Jusqu’à présent, je ne suis jamais allée au guichet automatique, ce qui est absolument ridicule ! N'est-ce pas ? Je dois y aller un de ces jours. Et puis, je n'ai encore jamais fait de plongée ici, même si j'ai mon brevet. J'ai tout de même eu l'occasion de faire, une fois, de la plongée en apnée. Je me demande si on n'est pas pauvres, ou alors, vraiment pauvres !

Quel est ton meilleur souvenir du Belize ?

La première chose qui me vient à l'esprit c'est une randonnée jusqu'au sommet du 1000 Foot Falls pour contempler le lever du soleil. C’était lors de mon premier séjour à Belize. J'ai, bien sûr, plein de bons souvenirs, mais ça reste l'une de mes expériences les plus mémorables.

Si tu pouvais repartir à zéro à Belize, que ferais-tu différemment ?

J'aurai opté pour le travail à distance, ce qui m'aurait permis d’être plus stable sur le plan professionnel. Je pense qu'il s'agit de l'aspect le plus important d'une expatriation. Il ne faut jamais croire qu'il sera facile de trouver un emploi ou créer une entreprise.

Que penses-tu de la cuisine locale ? Quelles sont tes spécialités préférées ?

J'adore la cuisine locale ! Les garnaches sont idéales à n'importe quel moment de la journée. Mes enfants pourraient en manger tous les jours ! Le ragoût de poulet est également délicieux, comme les alevins avec des œufs et les haricots frits. On en prend souvent au petit déjeuner. En revanche, j'ai été très surprise par la queue de cochon. C'est la première fois que je vois ça et c'est vraiment incroyable !

Qu'est-ce qui te manque le plus par rapport à ton pays d'origine ?

Mes parents et mon fils ! Une bonne connexion internet aussi !

Es-tu déjà arrivée à un point de vouloir quitter le Belize ?

Tant de fois ! Avant de déménager au Belize, nous avions un projet en tête et nous sommes arrivés avec un plan d'affaires bien établi. Nous avons ainsi présenté une offre incluant 17 000 $US sur un compte bloqué (10%, comme c'est la pratique courante ici). Nous n'avons cependant pas pu compléter cet achat et, donc, nous avons perdu toute la somme. Nous étions totalement dévastés ! Avec un peu de recul, nous avons pu remonter la pente graduellement. Nous avons, par la suite, eu d'autres idées, mais le manque de financement était un obstacle de taille. C'est assez frustrant, mais je préfère toujours être ici qu'ailleurs.
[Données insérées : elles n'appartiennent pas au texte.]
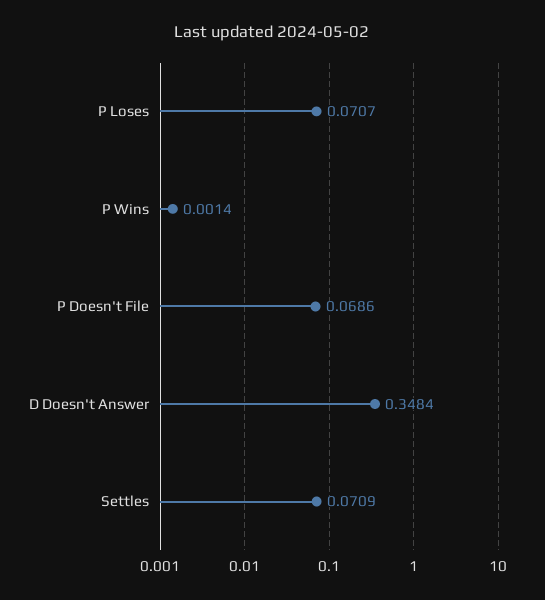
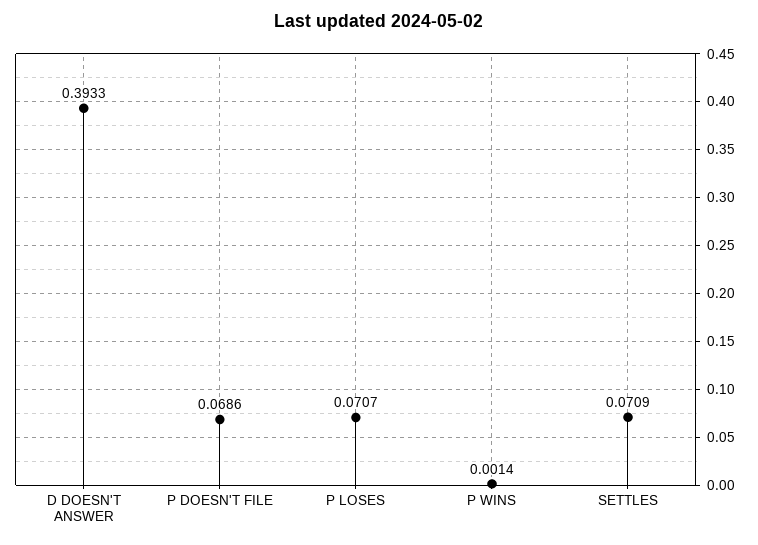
  {
    "P Loses": 0.0707,
    "P Wins": 0.0014,
    "P Doesn't File": 0.0686,
-   "D Doesn't Answer": 0.3484,
+   "D Doesn't Answer": 0.3933,
    "Settles": 0.0709
  }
Qu'est-ce qui t'a motivé à écrire ton blog « Solar Super Mom » ?

Comme je l'ai mentionné au début, c’était surtout un moyen pour moi de promouvoir mes activités professionnelles. Par la suite, je me suis rendue compte que ce qui m’intéressait vraiment c’était de partager mon expérience de vie à l’étranger, avec mes enfants, et de donner des conseils à ceux et celles qui souhaiteraient franchir le cap de l'expatriation et venir s'installer au Belize.
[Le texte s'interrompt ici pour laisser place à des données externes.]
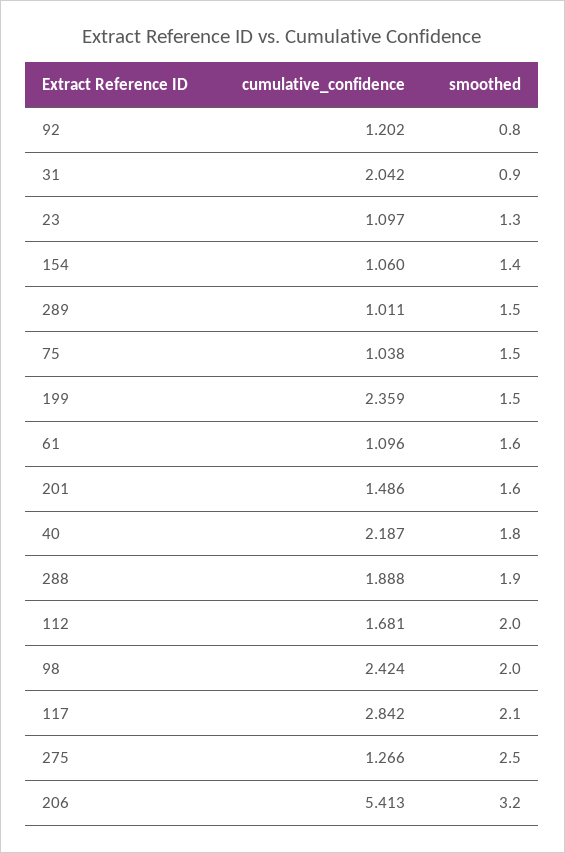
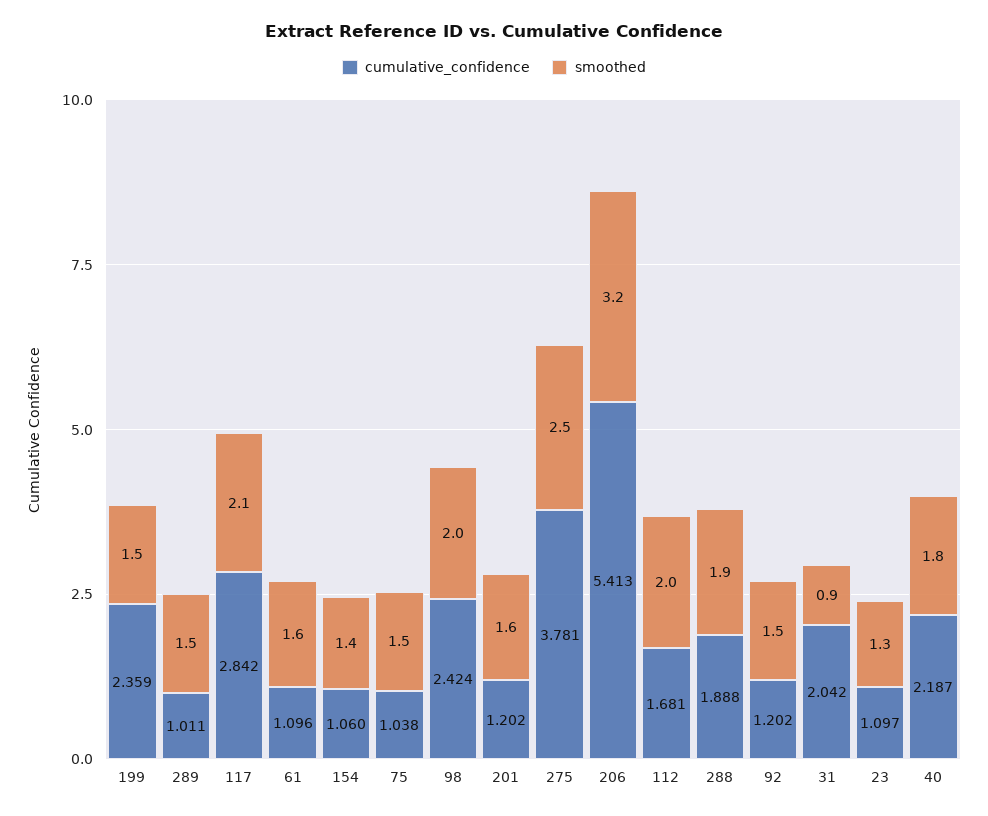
  {
    "cumulative_confidence": {
      "92": 1.202,
      "31": 2.042,
      "23": 1.097,
      "154": 1.06,
      "289": 1.011,
      "75": 1.038,
      "199": 2.359,
      "61": 1.096,
-     "201": 1.486,
+     "201": 1.202,
      "40": 2.187,
      "288": 1.888,
      "112": 1.681,
      "98": 2.424,
      "117": 2.842,
-     "275": 1.266,
+     "275": 3.781,
      "206": 5.413
    },
    "smoothed": {
-     "92": 0.8,
+     "92": 1.5,
      "31": 0.9,
      "23": 1.3,
      "154": 1.4,
      "289": 1.5,
      "75": 1.5,
      "199": 1.5,
      "61": 1.6,
      "201": 1.6,
      "40": 1.8,
      "288": 1.9,
      "112": 2,
      "98": 2,
      "117": 2.1,
      "275": 2.5,
      "206": 3.2
    }
  }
Quels conseils donnerais-tu aux futurs expatriés au Belize ?

Mettez un peu d'argent de côté avant de déménager.

N'envisagez même pas l'achat d'un terrain avant d'y avoir vécu au moins une année.

Prenez le temps d'analyser et de comprendre les différences culturelles avant de vous installer au Belize.

N'essayez même pas de comparer le Belize à votre pays d'origine.

Soyez patient et acceptez le fait que le rythme soit plus lent et calme.

Apprenez à comprendre et apprécier la culture et la langue : le « Kriol ». L'apprendre est un plus !

Développez un réseau local pour rechercher de nouvelles idées et opportunités d'affaires. Il n'y a rien de mieux que de se faire aider par un local.

Adoptez l'huile de coco ! C'est utile dans à peu près tout !

Y a-t-il une chose que tu souhaiterais ramener avec toi en quittant le Belize ?

Je ne me vois pas vraiment vivre ailleurs qu'au Belize. Où que je sois, je compte bien préserver ce style de vie décontracté : me déplacer, respirer et manger lentement.